[[ Data supplied open ]]

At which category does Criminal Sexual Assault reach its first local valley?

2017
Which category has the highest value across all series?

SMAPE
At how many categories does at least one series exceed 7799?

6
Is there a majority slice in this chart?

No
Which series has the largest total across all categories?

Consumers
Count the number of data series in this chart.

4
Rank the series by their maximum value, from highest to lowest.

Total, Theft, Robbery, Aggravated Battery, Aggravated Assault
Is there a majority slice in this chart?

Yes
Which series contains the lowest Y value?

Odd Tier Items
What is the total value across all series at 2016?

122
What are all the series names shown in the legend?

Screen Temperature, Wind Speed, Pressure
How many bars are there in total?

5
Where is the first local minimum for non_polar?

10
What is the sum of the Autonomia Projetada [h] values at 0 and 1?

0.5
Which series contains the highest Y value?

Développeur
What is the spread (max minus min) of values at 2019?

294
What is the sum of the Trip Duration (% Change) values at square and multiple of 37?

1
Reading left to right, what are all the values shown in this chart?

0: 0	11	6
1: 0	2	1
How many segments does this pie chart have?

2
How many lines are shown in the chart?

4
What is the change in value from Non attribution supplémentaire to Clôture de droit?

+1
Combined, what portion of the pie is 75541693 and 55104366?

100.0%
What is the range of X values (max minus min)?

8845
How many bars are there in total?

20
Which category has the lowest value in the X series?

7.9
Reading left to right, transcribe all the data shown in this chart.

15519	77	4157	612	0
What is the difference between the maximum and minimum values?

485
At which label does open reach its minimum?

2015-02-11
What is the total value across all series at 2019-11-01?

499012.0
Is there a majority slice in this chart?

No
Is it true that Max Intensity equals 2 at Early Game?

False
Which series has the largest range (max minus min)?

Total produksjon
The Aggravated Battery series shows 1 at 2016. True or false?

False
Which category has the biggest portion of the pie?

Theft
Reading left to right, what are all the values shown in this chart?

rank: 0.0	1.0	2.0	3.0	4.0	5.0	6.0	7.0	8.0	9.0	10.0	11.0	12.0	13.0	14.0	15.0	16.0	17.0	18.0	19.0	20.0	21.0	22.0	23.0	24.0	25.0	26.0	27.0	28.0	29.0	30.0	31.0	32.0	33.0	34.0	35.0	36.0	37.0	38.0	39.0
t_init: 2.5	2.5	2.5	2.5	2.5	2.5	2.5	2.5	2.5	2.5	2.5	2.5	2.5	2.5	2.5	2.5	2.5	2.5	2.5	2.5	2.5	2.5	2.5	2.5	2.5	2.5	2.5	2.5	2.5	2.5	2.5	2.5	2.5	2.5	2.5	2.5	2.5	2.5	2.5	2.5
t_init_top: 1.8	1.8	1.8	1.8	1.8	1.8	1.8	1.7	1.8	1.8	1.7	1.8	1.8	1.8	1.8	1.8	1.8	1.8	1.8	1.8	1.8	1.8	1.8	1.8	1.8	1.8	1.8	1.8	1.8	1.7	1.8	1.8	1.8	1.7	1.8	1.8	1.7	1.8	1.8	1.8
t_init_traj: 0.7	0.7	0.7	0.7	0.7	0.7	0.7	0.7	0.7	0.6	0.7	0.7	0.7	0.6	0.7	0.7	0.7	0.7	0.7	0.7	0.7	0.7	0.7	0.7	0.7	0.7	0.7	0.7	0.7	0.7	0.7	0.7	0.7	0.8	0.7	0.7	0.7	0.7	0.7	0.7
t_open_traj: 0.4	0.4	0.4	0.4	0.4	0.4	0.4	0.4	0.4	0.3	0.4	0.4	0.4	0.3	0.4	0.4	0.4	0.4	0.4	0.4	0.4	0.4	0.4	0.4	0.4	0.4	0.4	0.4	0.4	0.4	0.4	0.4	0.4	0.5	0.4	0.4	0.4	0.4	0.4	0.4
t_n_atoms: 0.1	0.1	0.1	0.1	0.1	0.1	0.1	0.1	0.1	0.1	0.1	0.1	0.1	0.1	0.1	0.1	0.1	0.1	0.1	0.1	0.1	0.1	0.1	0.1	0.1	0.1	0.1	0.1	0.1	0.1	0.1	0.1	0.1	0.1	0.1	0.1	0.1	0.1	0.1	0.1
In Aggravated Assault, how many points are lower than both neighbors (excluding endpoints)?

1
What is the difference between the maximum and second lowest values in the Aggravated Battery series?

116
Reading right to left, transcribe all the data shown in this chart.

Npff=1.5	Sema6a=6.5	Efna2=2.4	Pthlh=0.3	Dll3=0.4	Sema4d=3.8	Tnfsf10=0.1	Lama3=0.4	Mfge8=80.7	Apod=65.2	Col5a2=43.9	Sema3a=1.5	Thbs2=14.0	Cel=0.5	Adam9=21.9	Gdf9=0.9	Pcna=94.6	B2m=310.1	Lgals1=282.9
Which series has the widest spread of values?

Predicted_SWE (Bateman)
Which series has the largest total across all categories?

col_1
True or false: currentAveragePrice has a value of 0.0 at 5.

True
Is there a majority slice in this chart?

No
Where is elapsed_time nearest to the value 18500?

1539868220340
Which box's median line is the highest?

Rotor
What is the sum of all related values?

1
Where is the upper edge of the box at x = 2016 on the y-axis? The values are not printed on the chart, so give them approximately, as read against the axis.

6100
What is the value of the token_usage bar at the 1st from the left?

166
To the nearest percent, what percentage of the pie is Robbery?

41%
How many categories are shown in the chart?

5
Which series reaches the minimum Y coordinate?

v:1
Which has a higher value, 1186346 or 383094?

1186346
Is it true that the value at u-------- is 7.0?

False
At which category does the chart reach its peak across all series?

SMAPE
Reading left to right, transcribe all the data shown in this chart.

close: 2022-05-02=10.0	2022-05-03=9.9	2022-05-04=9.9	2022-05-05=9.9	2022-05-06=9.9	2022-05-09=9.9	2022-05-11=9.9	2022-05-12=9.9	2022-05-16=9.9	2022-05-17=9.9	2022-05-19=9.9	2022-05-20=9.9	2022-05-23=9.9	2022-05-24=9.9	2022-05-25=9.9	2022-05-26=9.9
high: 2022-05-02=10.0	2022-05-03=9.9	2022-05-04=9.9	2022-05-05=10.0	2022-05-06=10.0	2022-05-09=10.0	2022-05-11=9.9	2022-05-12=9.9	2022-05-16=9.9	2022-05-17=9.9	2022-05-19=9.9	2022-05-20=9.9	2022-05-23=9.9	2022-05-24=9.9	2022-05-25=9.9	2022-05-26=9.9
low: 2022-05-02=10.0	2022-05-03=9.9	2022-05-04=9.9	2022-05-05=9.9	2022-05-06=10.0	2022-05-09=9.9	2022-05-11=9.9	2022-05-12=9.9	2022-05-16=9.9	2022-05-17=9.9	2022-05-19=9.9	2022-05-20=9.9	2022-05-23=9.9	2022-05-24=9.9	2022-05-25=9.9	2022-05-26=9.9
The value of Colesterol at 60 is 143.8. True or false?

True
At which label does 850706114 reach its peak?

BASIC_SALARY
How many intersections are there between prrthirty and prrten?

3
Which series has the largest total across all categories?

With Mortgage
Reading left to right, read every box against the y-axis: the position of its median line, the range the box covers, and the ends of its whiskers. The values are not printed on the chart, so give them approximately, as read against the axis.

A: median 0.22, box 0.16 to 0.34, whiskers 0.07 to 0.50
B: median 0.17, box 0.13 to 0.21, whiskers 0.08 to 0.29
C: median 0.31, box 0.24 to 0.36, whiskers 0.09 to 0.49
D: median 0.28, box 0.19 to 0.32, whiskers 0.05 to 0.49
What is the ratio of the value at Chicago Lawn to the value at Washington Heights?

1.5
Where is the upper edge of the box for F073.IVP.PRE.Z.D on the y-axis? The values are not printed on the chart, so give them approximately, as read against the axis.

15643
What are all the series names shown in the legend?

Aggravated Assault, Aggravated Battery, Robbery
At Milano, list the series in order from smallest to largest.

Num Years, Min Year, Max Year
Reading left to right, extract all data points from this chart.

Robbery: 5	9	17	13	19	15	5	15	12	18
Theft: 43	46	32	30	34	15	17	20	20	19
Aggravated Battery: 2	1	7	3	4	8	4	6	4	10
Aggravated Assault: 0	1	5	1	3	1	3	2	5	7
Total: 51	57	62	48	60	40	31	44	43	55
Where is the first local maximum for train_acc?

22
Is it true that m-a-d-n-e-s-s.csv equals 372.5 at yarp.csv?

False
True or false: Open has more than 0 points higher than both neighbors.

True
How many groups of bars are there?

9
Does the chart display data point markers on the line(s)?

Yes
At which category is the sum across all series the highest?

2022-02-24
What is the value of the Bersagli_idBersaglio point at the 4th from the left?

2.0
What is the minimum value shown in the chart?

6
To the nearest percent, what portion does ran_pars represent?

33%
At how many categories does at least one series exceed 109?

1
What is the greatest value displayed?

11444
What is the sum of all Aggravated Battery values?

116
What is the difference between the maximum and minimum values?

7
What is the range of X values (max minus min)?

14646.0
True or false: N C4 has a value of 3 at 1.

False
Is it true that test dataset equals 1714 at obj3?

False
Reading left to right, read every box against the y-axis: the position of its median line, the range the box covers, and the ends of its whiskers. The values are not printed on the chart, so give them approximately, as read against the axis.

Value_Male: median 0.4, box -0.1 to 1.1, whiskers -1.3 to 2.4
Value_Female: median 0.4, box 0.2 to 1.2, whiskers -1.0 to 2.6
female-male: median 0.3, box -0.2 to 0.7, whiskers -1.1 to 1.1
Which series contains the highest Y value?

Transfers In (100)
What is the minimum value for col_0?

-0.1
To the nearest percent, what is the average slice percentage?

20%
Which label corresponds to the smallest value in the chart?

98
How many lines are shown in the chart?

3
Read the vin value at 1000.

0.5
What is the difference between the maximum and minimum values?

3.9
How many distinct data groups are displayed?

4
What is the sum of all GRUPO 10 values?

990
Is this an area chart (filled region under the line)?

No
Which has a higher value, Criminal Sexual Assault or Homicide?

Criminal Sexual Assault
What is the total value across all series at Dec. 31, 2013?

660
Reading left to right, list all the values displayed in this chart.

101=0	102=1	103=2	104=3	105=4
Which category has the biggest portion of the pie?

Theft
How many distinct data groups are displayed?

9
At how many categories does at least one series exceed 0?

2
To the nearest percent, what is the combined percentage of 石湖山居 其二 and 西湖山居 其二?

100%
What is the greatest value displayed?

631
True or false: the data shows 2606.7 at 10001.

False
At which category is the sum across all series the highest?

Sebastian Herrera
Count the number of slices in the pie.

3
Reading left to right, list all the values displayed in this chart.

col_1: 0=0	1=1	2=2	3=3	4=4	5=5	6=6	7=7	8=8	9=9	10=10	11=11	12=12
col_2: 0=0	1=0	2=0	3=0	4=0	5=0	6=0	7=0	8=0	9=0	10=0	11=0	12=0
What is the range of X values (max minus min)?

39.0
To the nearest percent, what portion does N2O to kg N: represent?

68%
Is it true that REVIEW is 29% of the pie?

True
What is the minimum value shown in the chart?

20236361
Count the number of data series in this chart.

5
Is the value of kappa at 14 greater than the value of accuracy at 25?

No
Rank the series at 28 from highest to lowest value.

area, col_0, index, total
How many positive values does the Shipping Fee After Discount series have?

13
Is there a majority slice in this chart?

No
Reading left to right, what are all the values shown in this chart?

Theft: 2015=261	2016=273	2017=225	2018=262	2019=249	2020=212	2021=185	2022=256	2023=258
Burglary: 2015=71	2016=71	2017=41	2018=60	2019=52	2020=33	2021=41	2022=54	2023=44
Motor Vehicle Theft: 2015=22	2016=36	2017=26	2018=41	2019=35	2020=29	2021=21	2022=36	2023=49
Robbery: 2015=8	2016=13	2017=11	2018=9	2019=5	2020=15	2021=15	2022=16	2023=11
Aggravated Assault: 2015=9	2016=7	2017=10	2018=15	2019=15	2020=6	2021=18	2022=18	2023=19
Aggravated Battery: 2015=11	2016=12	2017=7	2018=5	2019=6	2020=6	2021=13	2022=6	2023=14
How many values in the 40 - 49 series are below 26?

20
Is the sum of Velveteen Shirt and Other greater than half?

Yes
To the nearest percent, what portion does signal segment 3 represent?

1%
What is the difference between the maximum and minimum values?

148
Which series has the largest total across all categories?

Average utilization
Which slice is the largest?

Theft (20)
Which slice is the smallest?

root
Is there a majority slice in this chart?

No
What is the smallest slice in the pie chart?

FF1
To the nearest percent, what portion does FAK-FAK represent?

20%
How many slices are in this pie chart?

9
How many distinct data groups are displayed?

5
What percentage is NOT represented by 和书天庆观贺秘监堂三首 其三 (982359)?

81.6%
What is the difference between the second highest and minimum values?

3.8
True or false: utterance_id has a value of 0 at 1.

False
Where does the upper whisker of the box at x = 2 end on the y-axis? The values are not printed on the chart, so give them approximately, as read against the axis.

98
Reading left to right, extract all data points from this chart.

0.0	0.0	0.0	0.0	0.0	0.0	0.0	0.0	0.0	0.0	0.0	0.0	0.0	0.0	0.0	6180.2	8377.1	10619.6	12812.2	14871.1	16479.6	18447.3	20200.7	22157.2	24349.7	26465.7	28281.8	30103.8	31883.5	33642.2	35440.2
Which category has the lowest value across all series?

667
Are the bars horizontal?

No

[[ Data supplied closed ]]

#### What to do
Output the rows from the first line through the line containing "Which series contains the lowest Y value?", inclusive, as a numbered list, omitting blank lines.

#### Written solution
1. At which category does Criminal Sexual Assault reach its first local valley?
2. 2017
3. Which category has the highest value across all series?
4. SMAPE
5. At how many categories does at least one series exceed 7799?
6. 6
7. Is there a majority slice in this chart?
8. No
9. Which series has the largest total across all categories?
10. Consumers
11. Count the number of data series in this chart.
12. 4
13. Rank the series by their maximum value, from highest to lowest.
14. Total, Theft, Robbery, Aggravated Battery, Aggravated Assault
15. Is there a majority slice in this chart?
16. Yes
17. Which series contains the lowest Y value?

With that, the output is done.